Thursday, February 24, 2011

Refinished Bowl w/Lid

Hi, today I am going to refinish a mahogany bowl and lid I turned many years ago. First, I sanded it down to the bare wood... no finish left over from last time.

I applied a thin coat of boiled linseed oil and let it dry over night. In the flash photo below it looks done but we're just getting started!

I did a quick sanding with 400 grit sandpaper and then used a dry tack cloth to remove the dust. Then I applied a thin layer of shellac. I used the stuff already mixed in the can. The picture below is how it looks just after I applied the shellac...

After an hour or when the shellac is completely dry, I sanded again with 400 grit paper and then applied another coat of shellac.

After another hour or when the shellac is completely dry, I sanded again with 400 grit paper and then applied another coat of shellac. The more coats of shellac the better the finish will look.
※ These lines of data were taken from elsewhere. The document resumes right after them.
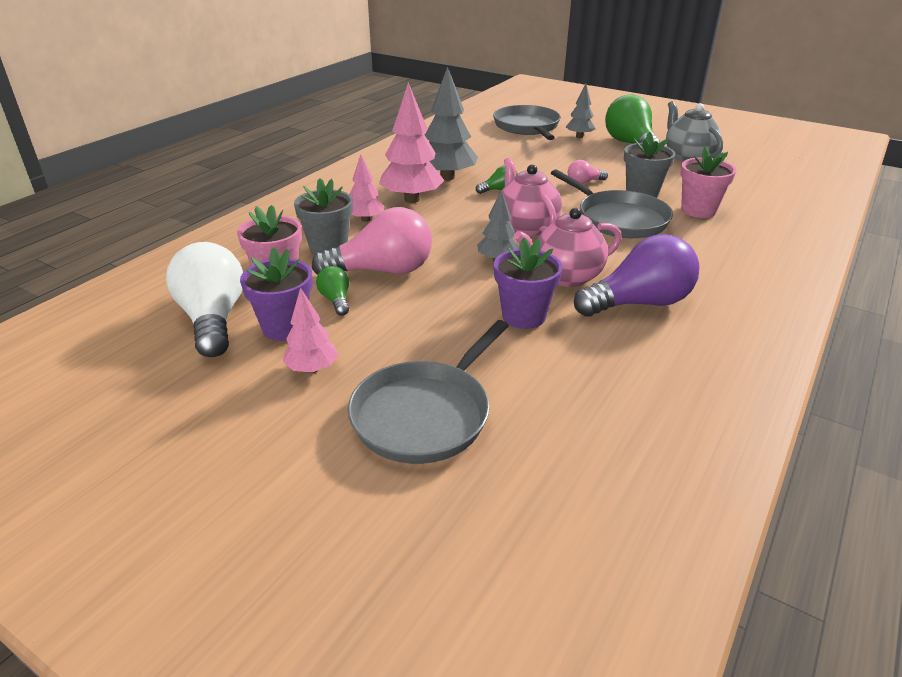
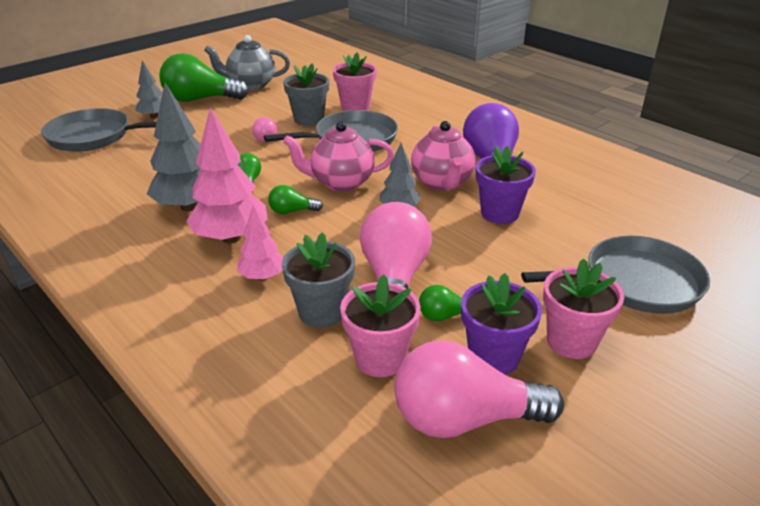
camera: 75 degrees left, 0 degrees up
white light bulb [166,242,243,357] -> pink light bulb [394,340,564,438]
pink tree [283,287,339,373] -> pink flower pot [543,258,624,359]
grey pan [348,320,509,464] -> grey pan turned 60 degrees counterclockwise [521,236,710,314]
none -> green light bulb [268,185,323,214]

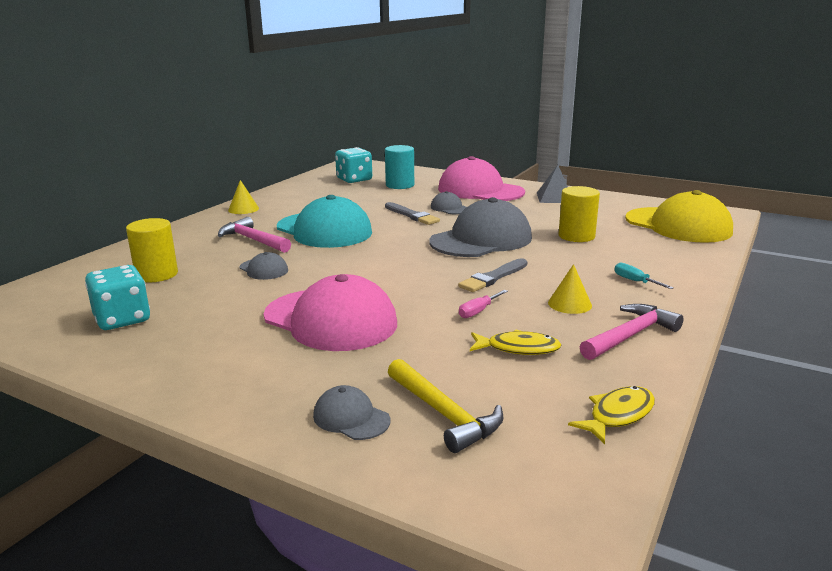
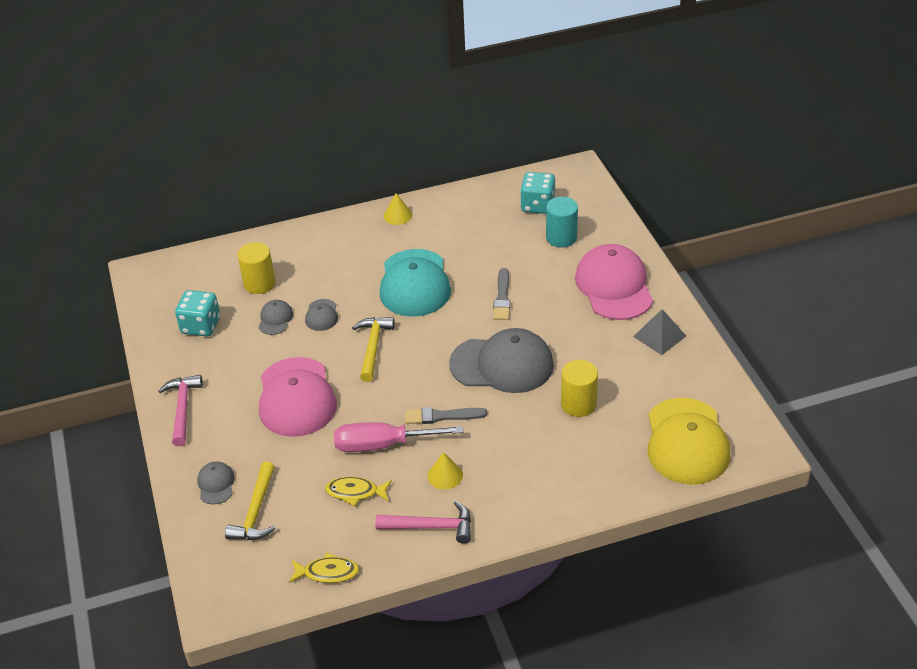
camera: 45 degrees right, 20 degrees up
pink hammer [218,217,291,253] -> pink hammer moved to [158,375,203,446]
grey cap [431,191,466,214] -> grey cap moved to [259,300,293,335]
pink screwdriver [459,290,508,318] -> pink screwdriver [334,422,463,452], size x2.27
yellow fish [470,330,561,355] -> yellow fish turned 135 degrees clockwise [325,477,392,506]
turquoise screwdriver [614,263,674,289] -> none
none -> yellow hammer [352,317,395,382]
As you can see the figure in the wood is showing up nice in the light!

After an hour or when the shellac is completely dry, I sanded again with 400 grit paper and then applied another coat of shellac. I put five coats of shellac all together over the boiled linseed oil. Now we apply the wax. Just when you think you're done, you're not!

So, I sanded again, using 400 grit paper then applied a thin layer of wax.

I like to let the wax dry over night, so its nice and dry. Then I ... you guessed it... sand and wax again!

Ok, its looking good, it has a good even coat of shellac and wax and I think its done, finally! Well, that's the process, it takes time but the result will last a long time and it makes the wood look great!

Thanks for reading this post, please feel free to leave any comments or suggestions!


Thursday, February 17, 2011

Large Pine Kid's Crown

Hey, its been a while since my last post. The weather is getting better, its been in the 50's for the past few days. We even had a 70 degree day, wahoo!! Spring is around the corner!

Today we're going to make a large pine kids crown. It measures 12 1/2 deep by 14 1/2 high by 14 1/4 inches wide and weighs about 5 pounds. The balls (crown points) are 2 3/4 in diameter.

First, we cut the five blanks for the face/point pieces... (nothing too fancy so far)...

 Here you can see how I marked the curves, so I can make the rough cut on the band saw.

In the next two pictures, the blank is in the jig. This is how I obtained the layout lines.

The top view while in the jig, this view gives you an idea on how all of the blanks end up the same.

I use a french cleat to hang the crown off the back. By using the cleat itself (when setting the table saw fence for the grooves in the sides), I get the correct distance, so that the cleat fits between the back and the wall without gaps.

The blanks are not blanks anymore. Here they are with all the necessary cuts. The angled and beveled sides with the biscuit slots, the groove in the two back sides, and the dowel screw hole in the top (you cannot see those in this picture, but believe me they are there).

I cut the back to size and started a dry fit...

Using a band clamp, I check to make sure all the sides are tightly fit together. Always dry fit before gluing! You don't want any surprises with glue on all the parts. It kind of ruins your whole day... :)

The back is rough cut high, so that I can transfer the angle from the side.(Hey, my thumb looks alot better now!) I mark the side then cut the 45 degree angle on the table saw.

The points, here I screw in the dowel screws in all five. I use vise grips to hold the dowel screw and turn them in as far as they can go without over tight and you'll strip them.

The crown all glued and clamped...  

The back view showing the french cleat, the lower piece is screwed into the wall. Then the crown is hung from the upper piece.

After I did a quick sand, I screwed in the points. And here is the finished crown...


I hope you liked this post! 
Feel free to leave comments or suggestions for a project you would like to see built.